Menurut Taylor dan  Mckenzie[5], ada tujuh alasan kenapa inisiatif lokal perlu. Dari sisi pemerintah, inisiatif lokal dibutuhkan karena pemerintah belum mampu memberikan pelayanan yang memadai, sementara kemampuan perencanaan pusat juga lemah. Dari sisi masyarakat lokal, di antaranya adalah karena masih banyaknya sumberdaya yang belum termanfaatkan,  yang dipandang akan lebih efektif apabila menggunakan strategi lokal. Pemberdayaan berarti mempersiapkan masyarakat desa untuk memperkuat diri dan kelompok mereka dalam berbagai hal, mulai dari soal kelembagaan, kepemimpinan, sosial ekonomi, dan politik dengan menggunakan basis kebudayaan mereka sendiri.

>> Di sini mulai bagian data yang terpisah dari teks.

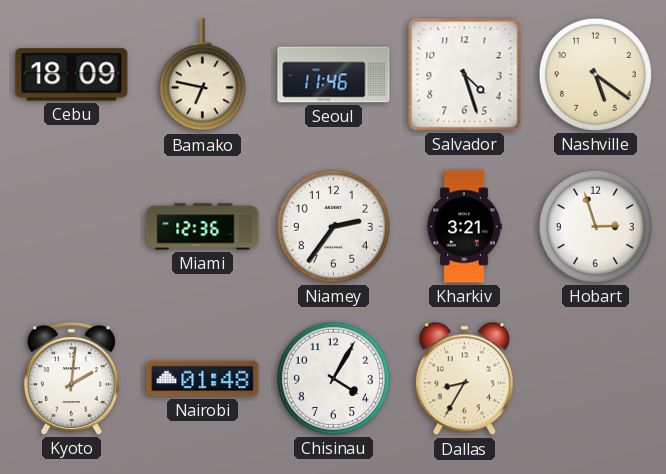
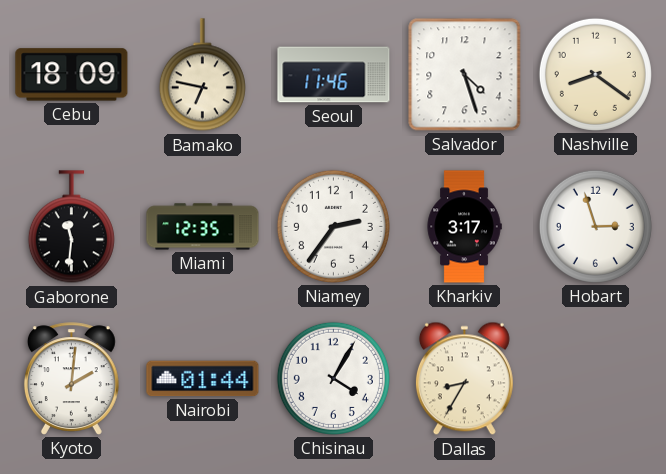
Nashville: 5:21 -> 8:21
Gaborone: none -> 11:31
Miami: 12:36 -> 12:35
Kharkiv: 3:21 -> 3:17
Nairobi: 01:48 -> 01:44
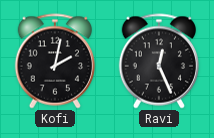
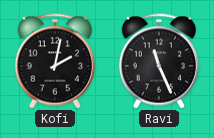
Ravi: 12:26 -> 11:26
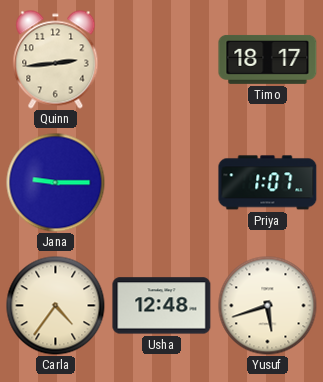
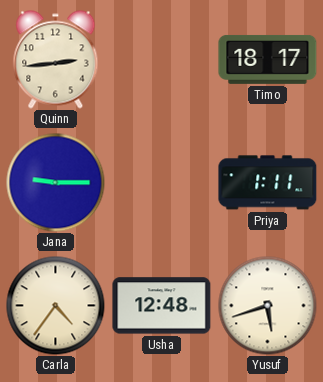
Priya: 1:07 -> 1:11
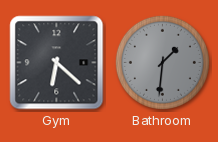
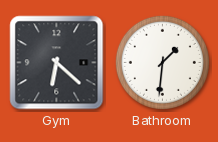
Bathroom dial: grey -> white
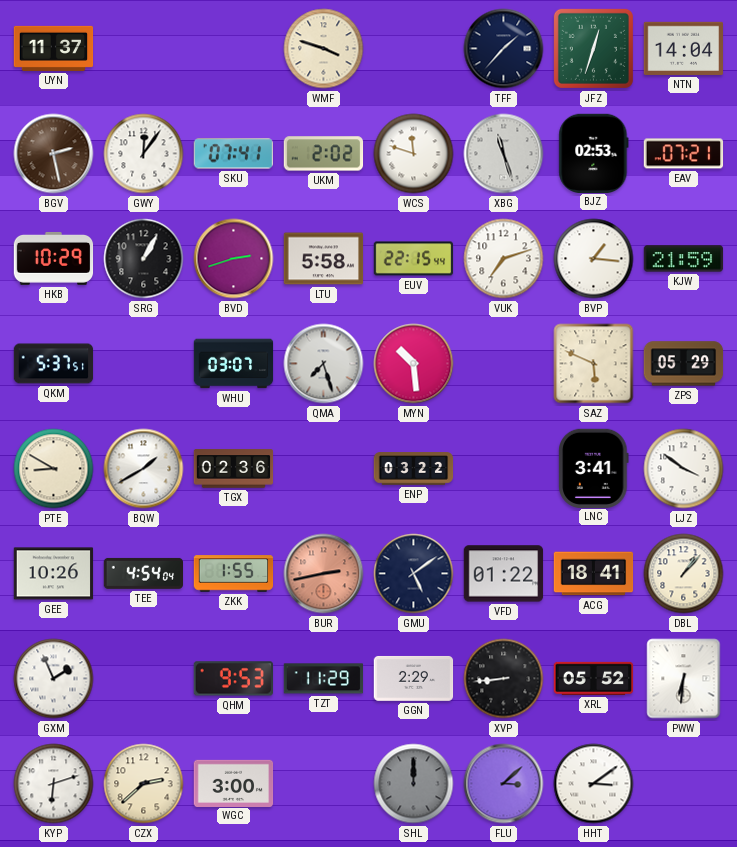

Bank Dunia[6] selama ini telah memberi perhatian besar kepada tiga hal untuk meningkatkan hasil-hasil pembangunan, yaitu “empowerment, social capital, and community driven development (CDD)”. Ketiga konsep ini menekankan kepada inklusifitas, partisipasi, organisasi, dan kelembagaan. Empowerment merupakan hasil dari aktifitas pembangunan, social capital dapat diposisikan sekaligus sebagai proses dan hasil, sedangkan CDD berperan sebagai alat operasional [7]. Namun, sebagian pihak melihat ketiga konsep ini saling tumpang tindih.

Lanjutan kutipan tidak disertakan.